• DESCRIPTION OF THE TASK: Print the material word for word, beginning with the line that contains "on Friday start?" and stopping after the line that contains "07:00 to 09:15".

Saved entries

════════════════════

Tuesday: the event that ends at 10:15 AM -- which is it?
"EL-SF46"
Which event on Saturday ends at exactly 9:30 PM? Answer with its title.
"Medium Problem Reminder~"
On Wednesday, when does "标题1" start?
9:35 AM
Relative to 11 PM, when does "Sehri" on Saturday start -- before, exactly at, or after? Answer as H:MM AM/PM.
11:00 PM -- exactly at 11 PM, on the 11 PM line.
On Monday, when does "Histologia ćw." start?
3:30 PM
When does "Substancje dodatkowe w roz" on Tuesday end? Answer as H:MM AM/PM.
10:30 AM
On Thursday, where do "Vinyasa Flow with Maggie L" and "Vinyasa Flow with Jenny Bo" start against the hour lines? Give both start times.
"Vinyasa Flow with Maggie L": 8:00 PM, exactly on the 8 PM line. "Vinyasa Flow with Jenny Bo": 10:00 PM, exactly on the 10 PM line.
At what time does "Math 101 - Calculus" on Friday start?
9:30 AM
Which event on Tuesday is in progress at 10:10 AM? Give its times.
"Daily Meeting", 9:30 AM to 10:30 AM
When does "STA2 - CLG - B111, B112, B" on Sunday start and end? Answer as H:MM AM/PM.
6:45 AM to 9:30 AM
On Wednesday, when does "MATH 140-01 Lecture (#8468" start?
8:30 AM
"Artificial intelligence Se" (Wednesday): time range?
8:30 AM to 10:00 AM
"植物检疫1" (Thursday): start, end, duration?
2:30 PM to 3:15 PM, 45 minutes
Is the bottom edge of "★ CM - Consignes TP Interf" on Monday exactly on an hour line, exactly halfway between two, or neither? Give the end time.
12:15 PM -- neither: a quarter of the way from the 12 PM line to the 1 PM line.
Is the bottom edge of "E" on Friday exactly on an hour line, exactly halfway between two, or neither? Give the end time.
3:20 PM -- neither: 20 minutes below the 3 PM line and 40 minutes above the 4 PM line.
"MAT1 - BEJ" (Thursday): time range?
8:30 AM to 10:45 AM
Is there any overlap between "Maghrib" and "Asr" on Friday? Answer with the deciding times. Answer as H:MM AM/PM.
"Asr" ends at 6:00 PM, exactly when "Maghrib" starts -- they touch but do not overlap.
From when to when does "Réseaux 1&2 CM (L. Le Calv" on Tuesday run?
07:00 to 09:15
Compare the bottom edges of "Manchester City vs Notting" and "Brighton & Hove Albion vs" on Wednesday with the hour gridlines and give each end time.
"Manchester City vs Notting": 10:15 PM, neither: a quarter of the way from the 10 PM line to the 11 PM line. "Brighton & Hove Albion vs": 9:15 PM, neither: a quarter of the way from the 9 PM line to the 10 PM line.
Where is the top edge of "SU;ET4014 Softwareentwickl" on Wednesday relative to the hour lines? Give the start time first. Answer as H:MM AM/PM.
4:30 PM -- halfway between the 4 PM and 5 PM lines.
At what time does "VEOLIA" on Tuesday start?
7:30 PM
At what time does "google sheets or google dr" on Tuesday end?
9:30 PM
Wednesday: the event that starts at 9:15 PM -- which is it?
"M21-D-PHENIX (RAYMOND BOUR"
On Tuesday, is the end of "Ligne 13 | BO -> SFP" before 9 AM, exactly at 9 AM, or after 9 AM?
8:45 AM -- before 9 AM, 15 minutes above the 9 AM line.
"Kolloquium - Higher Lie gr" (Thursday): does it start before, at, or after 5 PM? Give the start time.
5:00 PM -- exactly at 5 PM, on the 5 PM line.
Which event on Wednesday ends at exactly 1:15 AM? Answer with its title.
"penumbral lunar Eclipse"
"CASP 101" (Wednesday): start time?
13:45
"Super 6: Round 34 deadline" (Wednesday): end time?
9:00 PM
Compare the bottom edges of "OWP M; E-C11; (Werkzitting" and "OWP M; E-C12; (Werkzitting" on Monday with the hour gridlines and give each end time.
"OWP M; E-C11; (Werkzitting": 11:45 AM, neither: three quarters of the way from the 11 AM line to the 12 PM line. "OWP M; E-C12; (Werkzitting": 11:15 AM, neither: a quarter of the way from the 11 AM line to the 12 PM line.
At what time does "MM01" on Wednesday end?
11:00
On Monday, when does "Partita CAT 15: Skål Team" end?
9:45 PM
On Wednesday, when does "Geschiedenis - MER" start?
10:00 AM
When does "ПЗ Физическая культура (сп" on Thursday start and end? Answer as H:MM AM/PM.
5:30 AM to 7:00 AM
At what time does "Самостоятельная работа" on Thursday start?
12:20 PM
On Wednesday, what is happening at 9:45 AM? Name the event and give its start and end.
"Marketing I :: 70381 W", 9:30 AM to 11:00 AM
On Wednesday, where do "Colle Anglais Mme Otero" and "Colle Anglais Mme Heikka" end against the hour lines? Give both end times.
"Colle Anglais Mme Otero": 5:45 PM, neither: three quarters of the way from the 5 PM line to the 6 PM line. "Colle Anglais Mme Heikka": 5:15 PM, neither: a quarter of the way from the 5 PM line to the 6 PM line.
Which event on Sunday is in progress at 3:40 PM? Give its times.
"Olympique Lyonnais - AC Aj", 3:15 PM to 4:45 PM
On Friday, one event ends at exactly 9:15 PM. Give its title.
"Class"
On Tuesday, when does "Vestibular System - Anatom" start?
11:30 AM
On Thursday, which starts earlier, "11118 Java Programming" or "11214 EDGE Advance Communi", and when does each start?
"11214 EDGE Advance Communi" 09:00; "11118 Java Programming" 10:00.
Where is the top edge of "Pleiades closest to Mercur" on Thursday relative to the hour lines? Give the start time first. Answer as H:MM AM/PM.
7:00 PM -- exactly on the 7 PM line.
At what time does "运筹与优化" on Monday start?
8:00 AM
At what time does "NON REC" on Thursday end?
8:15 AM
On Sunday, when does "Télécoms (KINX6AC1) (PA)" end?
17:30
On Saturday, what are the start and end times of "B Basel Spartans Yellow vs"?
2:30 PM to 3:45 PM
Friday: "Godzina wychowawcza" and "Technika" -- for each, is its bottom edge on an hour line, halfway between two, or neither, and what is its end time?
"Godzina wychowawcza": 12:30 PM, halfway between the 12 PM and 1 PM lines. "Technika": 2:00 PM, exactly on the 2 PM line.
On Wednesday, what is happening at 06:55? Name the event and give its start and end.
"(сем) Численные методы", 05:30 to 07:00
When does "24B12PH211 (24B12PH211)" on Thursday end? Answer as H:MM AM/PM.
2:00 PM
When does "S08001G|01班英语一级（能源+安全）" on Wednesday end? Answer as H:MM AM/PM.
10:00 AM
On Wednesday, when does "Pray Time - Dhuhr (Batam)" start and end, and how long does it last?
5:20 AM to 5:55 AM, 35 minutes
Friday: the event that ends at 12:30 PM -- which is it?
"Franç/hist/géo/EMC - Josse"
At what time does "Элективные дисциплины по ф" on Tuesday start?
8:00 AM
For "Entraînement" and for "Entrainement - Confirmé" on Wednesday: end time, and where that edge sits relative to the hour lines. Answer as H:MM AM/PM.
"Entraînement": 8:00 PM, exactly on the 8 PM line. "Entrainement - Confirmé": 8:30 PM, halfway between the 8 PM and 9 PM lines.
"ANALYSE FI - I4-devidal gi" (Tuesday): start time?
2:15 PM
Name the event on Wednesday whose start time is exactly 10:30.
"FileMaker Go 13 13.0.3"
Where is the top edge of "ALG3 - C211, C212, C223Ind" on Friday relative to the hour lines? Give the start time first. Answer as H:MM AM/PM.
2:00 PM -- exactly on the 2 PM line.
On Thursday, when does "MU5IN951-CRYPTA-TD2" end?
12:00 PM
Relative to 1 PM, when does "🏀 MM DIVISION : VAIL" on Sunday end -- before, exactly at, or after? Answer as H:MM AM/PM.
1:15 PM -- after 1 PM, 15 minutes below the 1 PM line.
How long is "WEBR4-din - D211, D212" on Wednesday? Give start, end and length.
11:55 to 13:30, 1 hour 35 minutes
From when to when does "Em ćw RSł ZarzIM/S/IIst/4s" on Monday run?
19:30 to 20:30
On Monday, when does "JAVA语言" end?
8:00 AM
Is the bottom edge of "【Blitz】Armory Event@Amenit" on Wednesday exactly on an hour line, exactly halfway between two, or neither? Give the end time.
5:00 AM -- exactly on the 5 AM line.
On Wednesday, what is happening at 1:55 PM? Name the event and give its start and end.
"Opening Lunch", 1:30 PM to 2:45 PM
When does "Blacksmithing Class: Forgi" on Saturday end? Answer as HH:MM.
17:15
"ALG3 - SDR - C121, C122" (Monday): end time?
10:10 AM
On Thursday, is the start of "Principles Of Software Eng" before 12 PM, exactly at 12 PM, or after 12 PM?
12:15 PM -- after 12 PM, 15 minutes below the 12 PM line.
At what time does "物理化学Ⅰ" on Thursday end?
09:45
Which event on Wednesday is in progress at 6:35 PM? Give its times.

════════════════════

• RESULT FOR THIS TASK:
At what time does "Math 101 - Calculus" on Friday start?
9:30 AM
Which event on Tuesday is in progress at 10:10 AM? Give its times.
"Daily Meeting", 9:30 AM to 10:30 AM
When does "STA2 - CLG - B111, B112, B" on Sunday start and end? Answer as H:MM AM/PM.
6:45 AM to 9:30 AM
On Wednesday, when does "MATH 140-01 Lecture (#8468" start?
8:30 AM
"Artificial intelligence Se" (Wednesday): time range?
8:30 AM to 10:00 AM
"植物检疫1" (Thursday): start, end, duration?
2:30 PM to 3:15 PM, 45 minutes
Is the bottom edge of "★ CM - Consignes TP Interf" on Monday exactly on an hour line, exactly halfway between two, or neither? Give the end time.
12:15 PM -- neither: a quarter of the way from the 12 PM line to the 1 PM line.
Is the bottom edge of "E" on Friday exactly on an hour line, exactly halfway between two, or neither? Give the end time.
3:20 PM -- neither: 20 minutes below the 3 PM line and 40 minutes above the 4 PM line.
"MAT1 - BEJ" (Thursday): time range?
8:30 AM to 10:45 AM
Is there any overlap between "Maghrib" and "Asr" on Friday? Answer with the deciding times. Answer as H:MM AM/PM.
"Asr" ends at 6:00 PM, exactly when "Maghrib" starts -- they touch but do not overlap.
From when to when does "Réseaux 1&2 CM (L. Le Calv" on Tuesday run?
07:00 to 09:15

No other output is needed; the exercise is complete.